Benjamin Ingrosso singles chronology
| "Kite" (2024) | "Better Days" (2024) | "Honey Boy" (2024) |

Music video
- "Better Days" on YouTube

= Better Days (Benjamin Ingrosso song) =

2024 single by Benjamin Ingrosso

"Better Days" is a song by Swedish singers Benjamin Ingrosso. It was released on 5 April 2024 as the second single from his fifth studio album, Pink Velvet Theatre. It peaked at number 7 on the Swedish chart.
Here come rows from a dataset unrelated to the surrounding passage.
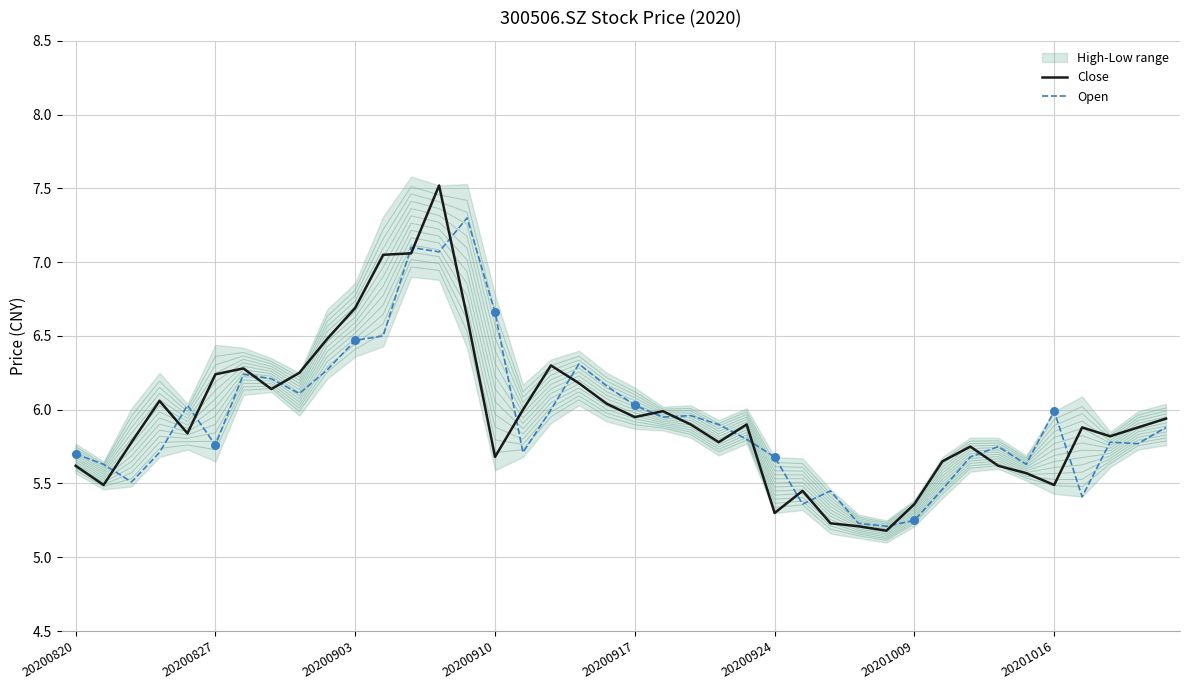

What are all the series names shown in the legend?

Close, Open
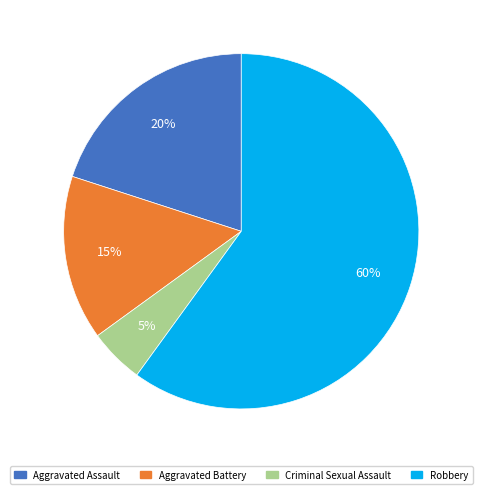

To the nearest percent, what is the difference between the largest and smallest slice percentages?

55%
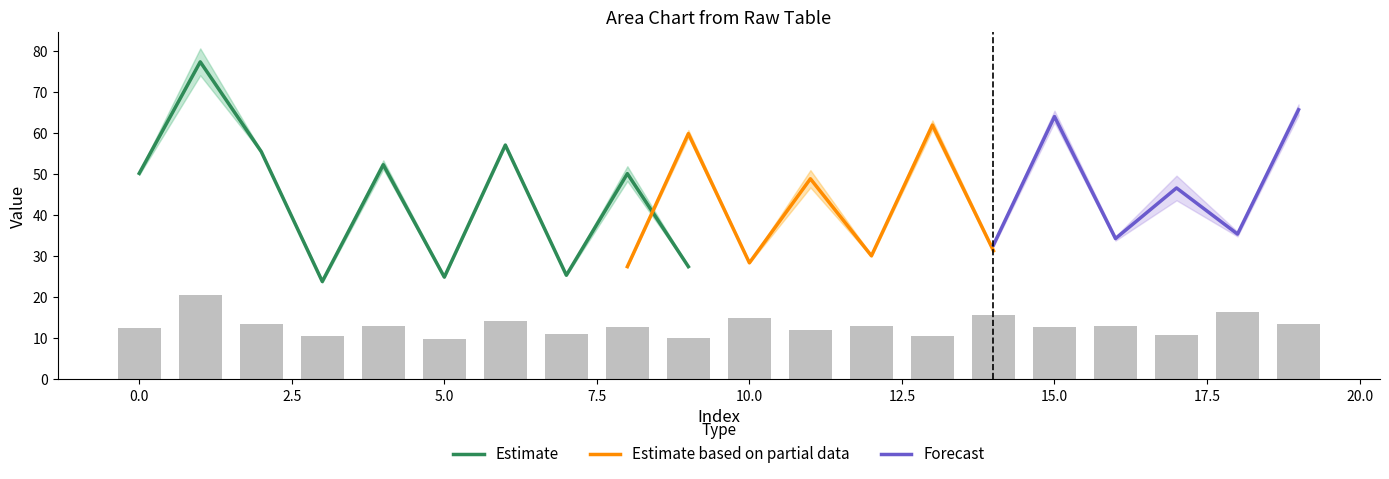

What is the highest value of the Estimate series?

77.3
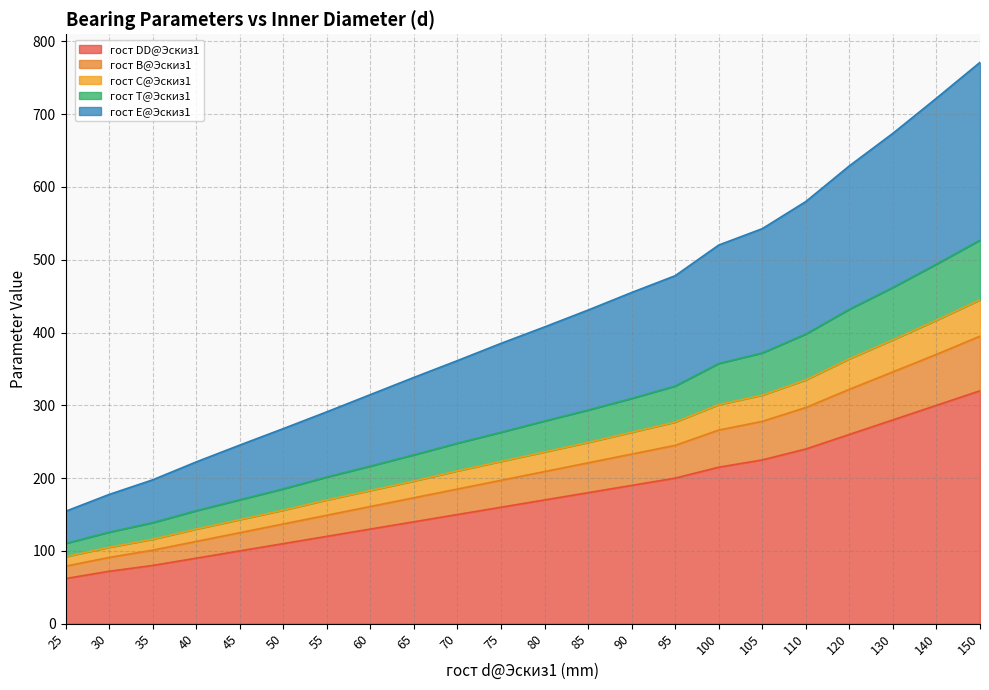

Does the chart have visible grid lines?

Yes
Ingrosso said "'Better Days' is about hope, youthful naivety, and longing for things to get better. It somewhat describes my personality – to always want to see the positive and believe that everything will get better. I’ve been holding on to this song for almost 4 years, but all the upcoming songs very much describe my current state of mind, the pursuit of a happy life well spent. I want to spread love."

==Critical reception==
Scandipop said "The retro-hued track sees Benjamin lean into his ABBA-laden musical heritage, and it's already sounding like it'll be a future classic amongst his own rich repertoire."

==Charts==
===Weekly charts===

Weekly chart performance for "Better Days"
| Chart (2024) | Peak position |
|---|---|
| Sweden (Sverigetopplistan) | 7 |

===Year-end charts===

Year-end chart performance for "Better Days"
| Chart (2024) | Position |
|---|---|
| Sweden (Sverigetopplistan) | 83 |

== Certifications ==

Certifications for "Better Days"
| Region | Certification | Certified units/sales |
| Sweden (GLF) | Gold | 6,000,000^{†} |
^{†} Streaming-only figures based on certification alone.